▶ [Job item]
Report each line of the data below that contains the word "Lorem", reproducing every such line in full.

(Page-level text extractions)
►

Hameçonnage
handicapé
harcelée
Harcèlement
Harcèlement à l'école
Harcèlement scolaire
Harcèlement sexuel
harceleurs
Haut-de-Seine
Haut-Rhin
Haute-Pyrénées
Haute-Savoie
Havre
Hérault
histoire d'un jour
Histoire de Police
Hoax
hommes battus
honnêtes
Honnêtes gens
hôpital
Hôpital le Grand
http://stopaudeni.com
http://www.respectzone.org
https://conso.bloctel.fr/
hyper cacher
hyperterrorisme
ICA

◄
►

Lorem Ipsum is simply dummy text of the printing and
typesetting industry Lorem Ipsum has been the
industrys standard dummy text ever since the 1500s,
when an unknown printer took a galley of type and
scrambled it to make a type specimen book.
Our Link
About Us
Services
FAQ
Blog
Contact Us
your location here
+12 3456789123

◄

▶ [Written response]
Lorem Ipsum is simply dummy text of the printing and
typesetting industry Lorem Ipsum has been the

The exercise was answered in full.